• [Что сделать] Выпишите из текста о Есенине и Клюеве всех людей, названных по имени или фамилии, кроме самих Есенина и Клюева.

• [Текст для задания]
——
30. «КРАСА»… С КАНДИБОБЕРОМ (Адрес первый: наб. Фонтанки, 149, кв. 9)
30. «КРАСА»… С КАНДИБОБЕРОМ (Адрес первый: наб. Фонтанки, 149, кв. 9)
Есенин – и дерзкая травинка на городском камне, и камень, так и не сумевший затеряться в траве. Читая как-то письма Клюева к Есенину, в которых он настойчиво зовет того приехать в Петроград, встретил фразу поразительную – почти пророческую! «Я боюсь за тебя, – пишет Клюев в августе 1915 года, – ты, как куст лесной шипицы, которая чем больше шумит, тем больше осыпается. Быть в траве зеленым, а на камне серым – вот наша с тобой программа, чтобы не погибнуть…» Увы, серым на серых городских камнях Есенин стать так и не сможет – слишком был самобытен, ярок и именно шумлив. Они оба не выполнят намеченной «программы» – быть незаметными, и оба погибнут – умрут страшной смертью. А встретятся впервые в Петрограде – на Фонтанке…
Когда-то этот район звали Коломна. И тут, на Фонтанке, в доме №149, в четвертом этаже, жил у сестры Клавдии Ращепериной Николай Клюев. У него и остановился приехавший в Петроград Есенин. Ему двадцать, Клюеву – тридцать один год. «Легко представить ладного, рдеющего румянцем паренька, почтительно следующего за коренастым мужичком, пышноусым, рано облысевшим, – пишет о друзьях один из исследователей. – Мужичок сноровист и спор. Все у него схвачено, везде знает углы потаенные, светелки заветные – от дымных артистических кабаков до жарких раскольничьих молелен…» Немудрено, что новый друг Сергея, В.Чернявский, даже возмущался: Клюев «совсем подчинил… Сергуньку… поясок ему завязывает, волосы гладит, следит глазами». На свидания и то не пускал – ляжет поперек двери и скулит…[128]
Поясок Есенина поминают многие. Не в «казинетовый пиджачок» был одет Есенин, как пишет одна современница поэта, и не в «серый костюм», как утверждал ученик Репина, художник Антон Комашка, а в «театральную крестьянскую косоворотку с частым пастушьим гребнем на кушаке, в бархатные шаровары и тонкие шевровые сапожки». Таким запомнит его художник Юрий Анненков, знакомство которого с поэтом перерастет вскоре в «забулдыжное месиво дружбы», и добавит: он был похож на «кустарную игрушку». Пишут, что носил даже кафтан, который был сшит по эскизу великого Васнецова.
——
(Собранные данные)

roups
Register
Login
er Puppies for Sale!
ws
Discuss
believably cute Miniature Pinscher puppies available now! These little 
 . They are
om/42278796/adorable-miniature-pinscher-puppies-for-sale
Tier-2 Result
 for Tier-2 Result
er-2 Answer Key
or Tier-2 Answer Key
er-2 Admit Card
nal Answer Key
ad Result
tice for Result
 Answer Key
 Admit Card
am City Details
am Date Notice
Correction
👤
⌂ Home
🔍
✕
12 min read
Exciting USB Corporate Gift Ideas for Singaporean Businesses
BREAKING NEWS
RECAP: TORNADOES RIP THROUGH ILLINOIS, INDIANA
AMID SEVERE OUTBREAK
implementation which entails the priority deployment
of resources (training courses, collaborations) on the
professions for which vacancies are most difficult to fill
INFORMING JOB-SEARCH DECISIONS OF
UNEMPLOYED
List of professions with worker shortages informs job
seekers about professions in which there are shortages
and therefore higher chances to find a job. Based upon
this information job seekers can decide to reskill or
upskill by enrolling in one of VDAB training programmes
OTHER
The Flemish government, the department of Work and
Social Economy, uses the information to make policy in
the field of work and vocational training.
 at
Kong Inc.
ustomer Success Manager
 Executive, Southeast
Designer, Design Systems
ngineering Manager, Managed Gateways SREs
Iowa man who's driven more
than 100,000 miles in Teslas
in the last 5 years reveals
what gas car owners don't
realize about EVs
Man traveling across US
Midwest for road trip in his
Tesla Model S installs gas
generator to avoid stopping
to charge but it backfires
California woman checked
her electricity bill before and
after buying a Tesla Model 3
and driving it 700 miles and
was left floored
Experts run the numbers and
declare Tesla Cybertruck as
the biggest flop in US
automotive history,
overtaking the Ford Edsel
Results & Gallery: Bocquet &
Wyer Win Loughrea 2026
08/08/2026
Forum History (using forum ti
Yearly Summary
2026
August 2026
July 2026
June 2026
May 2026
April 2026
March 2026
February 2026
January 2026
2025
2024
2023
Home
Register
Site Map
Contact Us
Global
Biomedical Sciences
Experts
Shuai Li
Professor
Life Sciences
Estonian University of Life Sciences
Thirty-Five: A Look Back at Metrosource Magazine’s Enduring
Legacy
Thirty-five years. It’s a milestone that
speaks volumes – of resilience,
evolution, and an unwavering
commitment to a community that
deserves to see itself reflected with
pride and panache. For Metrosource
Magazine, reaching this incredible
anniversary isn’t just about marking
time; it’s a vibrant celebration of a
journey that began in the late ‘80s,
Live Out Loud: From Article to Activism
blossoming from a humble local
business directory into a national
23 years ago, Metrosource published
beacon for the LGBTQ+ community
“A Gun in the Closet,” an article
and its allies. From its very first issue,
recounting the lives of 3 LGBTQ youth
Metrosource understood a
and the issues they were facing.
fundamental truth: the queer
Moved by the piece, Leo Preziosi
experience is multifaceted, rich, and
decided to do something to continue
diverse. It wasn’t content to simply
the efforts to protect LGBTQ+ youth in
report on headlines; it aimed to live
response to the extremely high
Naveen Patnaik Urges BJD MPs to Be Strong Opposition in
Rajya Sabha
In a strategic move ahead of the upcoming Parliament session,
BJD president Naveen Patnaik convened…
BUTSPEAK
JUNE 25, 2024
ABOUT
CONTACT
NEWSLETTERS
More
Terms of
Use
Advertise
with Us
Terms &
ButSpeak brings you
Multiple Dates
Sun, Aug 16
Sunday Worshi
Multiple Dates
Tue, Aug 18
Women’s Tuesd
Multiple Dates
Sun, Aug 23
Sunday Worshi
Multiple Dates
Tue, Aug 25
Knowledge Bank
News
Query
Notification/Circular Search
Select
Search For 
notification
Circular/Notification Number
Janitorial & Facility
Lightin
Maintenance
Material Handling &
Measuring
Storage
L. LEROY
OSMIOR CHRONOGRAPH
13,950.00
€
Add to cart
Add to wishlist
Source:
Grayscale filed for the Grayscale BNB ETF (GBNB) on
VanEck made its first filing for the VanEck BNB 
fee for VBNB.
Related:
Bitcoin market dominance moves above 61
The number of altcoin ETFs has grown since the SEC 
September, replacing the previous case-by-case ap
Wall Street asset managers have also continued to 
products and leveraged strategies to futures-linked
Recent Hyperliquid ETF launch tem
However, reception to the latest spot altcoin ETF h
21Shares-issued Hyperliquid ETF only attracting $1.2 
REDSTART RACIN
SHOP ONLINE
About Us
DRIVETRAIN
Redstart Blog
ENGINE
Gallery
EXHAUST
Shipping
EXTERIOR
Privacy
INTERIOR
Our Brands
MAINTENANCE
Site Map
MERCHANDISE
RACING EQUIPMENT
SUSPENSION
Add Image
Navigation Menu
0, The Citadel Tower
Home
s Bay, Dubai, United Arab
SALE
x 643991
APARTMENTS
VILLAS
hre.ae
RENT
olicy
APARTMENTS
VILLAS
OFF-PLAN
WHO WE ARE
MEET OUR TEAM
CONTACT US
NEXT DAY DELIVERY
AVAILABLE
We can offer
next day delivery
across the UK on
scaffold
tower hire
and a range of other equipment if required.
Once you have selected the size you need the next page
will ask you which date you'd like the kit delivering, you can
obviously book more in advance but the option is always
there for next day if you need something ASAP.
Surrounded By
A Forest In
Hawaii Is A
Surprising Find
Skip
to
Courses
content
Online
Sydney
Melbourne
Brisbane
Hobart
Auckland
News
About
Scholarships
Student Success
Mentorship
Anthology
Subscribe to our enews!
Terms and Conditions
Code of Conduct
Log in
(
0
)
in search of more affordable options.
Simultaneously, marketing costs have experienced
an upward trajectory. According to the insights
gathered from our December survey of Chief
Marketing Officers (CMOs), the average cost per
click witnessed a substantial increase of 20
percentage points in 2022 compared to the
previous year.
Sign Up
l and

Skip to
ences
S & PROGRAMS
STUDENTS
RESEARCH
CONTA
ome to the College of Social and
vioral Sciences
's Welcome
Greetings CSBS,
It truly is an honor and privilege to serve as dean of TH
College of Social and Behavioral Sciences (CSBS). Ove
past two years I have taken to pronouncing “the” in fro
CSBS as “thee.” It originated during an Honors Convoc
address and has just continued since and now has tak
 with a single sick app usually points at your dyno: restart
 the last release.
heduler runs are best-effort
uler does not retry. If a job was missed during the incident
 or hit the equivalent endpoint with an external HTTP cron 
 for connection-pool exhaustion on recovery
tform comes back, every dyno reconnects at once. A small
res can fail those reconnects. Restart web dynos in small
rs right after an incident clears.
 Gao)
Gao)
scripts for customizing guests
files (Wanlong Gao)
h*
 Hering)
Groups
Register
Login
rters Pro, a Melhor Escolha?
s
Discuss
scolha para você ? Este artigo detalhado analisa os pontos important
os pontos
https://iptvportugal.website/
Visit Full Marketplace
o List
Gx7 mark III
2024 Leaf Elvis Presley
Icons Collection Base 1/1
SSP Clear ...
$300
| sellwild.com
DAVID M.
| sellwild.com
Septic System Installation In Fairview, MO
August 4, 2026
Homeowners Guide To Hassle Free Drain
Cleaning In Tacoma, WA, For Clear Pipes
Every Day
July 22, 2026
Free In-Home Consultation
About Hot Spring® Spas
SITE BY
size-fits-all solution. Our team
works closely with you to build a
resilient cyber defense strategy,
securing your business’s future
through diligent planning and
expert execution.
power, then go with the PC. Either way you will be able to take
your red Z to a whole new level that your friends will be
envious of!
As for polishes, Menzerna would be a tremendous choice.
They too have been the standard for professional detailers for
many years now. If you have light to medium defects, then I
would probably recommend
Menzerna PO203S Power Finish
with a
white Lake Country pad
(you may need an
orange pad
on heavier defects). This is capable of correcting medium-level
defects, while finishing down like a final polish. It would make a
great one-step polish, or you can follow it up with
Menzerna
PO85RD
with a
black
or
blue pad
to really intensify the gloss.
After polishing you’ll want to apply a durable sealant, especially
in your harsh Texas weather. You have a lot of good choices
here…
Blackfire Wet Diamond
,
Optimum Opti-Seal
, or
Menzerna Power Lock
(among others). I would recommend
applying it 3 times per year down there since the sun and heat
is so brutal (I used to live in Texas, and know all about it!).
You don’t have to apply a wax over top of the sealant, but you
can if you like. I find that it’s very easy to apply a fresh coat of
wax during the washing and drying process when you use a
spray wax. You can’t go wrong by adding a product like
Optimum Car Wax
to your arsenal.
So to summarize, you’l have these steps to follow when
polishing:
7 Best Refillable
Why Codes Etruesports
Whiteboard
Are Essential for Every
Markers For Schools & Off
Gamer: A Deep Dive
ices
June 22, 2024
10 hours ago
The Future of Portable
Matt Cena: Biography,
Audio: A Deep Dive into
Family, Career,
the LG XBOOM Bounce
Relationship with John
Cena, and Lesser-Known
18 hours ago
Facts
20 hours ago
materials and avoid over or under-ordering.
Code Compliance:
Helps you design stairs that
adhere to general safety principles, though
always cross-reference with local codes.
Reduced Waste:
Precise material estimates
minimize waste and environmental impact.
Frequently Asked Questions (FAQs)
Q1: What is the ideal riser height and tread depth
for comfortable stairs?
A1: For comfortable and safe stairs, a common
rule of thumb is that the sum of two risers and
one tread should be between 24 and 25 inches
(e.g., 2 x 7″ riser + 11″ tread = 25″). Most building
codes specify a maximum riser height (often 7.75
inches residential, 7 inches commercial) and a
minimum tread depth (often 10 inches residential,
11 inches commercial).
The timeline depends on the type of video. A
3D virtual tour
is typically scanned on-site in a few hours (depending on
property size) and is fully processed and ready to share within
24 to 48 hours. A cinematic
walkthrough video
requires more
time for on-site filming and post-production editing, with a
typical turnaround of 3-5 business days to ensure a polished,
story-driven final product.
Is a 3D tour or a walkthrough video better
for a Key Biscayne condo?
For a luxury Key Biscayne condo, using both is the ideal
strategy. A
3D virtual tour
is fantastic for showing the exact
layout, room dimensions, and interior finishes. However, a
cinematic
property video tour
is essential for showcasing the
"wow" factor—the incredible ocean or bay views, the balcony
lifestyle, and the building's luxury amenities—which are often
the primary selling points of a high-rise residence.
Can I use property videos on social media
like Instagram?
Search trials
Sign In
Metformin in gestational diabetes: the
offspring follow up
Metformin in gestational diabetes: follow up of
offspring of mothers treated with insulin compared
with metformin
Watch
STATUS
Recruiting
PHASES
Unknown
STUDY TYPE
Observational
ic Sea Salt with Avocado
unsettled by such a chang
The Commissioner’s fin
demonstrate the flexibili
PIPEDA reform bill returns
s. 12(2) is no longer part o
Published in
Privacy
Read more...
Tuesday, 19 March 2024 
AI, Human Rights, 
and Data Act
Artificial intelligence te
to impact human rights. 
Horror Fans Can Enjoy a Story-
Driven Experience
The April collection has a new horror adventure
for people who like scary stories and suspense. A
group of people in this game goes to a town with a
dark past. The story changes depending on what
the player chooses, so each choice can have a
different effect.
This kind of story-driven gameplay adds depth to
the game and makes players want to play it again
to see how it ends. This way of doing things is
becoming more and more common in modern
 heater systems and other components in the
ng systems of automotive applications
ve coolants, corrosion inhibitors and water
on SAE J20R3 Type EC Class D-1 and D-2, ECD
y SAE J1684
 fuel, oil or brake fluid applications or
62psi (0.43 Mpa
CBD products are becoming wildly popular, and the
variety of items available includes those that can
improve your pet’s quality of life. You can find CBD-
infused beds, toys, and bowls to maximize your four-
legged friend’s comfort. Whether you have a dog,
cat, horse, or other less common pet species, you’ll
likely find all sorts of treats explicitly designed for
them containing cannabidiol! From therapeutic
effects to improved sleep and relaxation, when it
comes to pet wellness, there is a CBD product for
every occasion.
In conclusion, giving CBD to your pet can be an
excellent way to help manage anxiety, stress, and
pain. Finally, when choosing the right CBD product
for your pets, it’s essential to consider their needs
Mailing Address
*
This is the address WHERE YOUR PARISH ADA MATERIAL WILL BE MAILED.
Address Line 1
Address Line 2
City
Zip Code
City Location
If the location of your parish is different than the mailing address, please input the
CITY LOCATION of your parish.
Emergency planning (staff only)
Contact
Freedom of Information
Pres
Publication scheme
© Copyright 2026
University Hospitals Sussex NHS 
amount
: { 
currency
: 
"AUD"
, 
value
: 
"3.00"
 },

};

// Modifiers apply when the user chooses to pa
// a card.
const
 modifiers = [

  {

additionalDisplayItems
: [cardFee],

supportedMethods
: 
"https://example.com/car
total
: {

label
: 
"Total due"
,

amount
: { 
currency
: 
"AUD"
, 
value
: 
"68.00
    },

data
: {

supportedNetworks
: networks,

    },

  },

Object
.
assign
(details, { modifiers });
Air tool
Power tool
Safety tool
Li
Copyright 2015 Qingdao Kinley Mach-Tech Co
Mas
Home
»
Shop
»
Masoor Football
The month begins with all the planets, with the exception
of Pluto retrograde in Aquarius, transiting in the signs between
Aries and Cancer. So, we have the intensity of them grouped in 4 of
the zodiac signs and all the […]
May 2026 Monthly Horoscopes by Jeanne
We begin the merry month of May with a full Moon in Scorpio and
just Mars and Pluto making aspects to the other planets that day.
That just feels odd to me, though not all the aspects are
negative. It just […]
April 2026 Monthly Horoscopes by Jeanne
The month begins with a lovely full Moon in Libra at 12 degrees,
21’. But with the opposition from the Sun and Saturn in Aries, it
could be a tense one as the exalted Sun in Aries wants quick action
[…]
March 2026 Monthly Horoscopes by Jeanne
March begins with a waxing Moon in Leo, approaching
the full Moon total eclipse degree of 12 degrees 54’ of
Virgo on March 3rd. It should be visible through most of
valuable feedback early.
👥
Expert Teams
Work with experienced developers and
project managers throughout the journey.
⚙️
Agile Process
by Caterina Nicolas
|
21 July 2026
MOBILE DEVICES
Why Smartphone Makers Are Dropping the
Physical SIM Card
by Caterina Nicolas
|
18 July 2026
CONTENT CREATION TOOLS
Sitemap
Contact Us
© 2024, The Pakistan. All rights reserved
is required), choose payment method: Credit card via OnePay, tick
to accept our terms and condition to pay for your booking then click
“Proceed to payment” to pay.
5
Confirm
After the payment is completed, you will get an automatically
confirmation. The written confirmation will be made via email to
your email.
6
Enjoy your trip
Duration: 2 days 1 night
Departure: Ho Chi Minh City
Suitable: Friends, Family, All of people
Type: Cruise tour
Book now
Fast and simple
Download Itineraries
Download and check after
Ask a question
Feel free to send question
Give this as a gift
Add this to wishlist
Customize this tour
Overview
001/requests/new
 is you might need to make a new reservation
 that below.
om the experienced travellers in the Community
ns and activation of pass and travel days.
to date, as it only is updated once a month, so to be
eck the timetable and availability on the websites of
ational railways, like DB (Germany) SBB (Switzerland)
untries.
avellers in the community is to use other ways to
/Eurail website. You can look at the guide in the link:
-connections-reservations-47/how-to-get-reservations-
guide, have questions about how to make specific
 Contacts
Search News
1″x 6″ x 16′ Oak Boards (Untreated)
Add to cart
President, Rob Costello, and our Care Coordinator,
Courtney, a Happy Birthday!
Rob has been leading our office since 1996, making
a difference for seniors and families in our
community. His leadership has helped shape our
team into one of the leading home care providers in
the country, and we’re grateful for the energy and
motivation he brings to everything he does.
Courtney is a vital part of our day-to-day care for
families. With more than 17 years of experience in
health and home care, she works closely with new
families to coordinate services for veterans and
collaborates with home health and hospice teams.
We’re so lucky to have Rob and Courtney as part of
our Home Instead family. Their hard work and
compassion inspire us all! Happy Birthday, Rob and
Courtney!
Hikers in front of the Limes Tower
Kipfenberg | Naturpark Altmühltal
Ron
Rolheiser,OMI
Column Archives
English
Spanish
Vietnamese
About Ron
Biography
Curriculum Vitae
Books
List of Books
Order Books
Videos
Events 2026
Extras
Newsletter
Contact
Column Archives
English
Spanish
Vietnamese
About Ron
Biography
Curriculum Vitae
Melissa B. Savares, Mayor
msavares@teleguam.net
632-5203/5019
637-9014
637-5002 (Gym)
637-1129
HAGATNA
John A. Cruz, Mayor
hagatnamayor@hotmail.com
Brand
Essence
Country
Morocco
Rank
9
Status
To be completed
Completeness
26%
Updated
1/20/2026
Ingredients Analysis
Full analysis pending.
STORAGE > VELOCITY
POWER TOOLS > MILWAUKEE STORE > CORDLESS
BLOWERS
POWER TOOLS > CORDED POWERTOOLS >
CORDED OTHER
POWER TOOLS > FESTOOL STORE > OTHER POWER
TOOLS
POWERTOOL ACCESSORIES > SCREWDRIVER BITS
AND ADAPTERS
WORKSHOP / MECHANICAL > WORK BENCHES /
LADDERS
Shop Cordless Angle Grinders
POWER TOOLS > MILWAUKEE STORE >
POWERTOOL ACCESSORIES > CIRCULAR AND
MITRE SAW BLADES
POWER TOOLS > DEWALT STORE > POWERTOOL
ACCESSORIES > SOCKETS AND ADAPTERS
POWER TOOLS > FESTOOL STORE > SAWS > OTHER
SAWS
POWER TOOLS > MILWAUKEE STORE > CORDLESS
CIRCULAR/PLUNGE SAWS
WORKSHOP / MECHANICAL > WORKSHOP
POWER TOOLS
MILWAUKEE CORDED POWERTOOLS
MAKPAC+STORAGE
——
• [Выполненное задание] Клавдия Ращеперина, В. Чернявский, Репин, Антон Комашка, Юрий Анненков, Васнецов.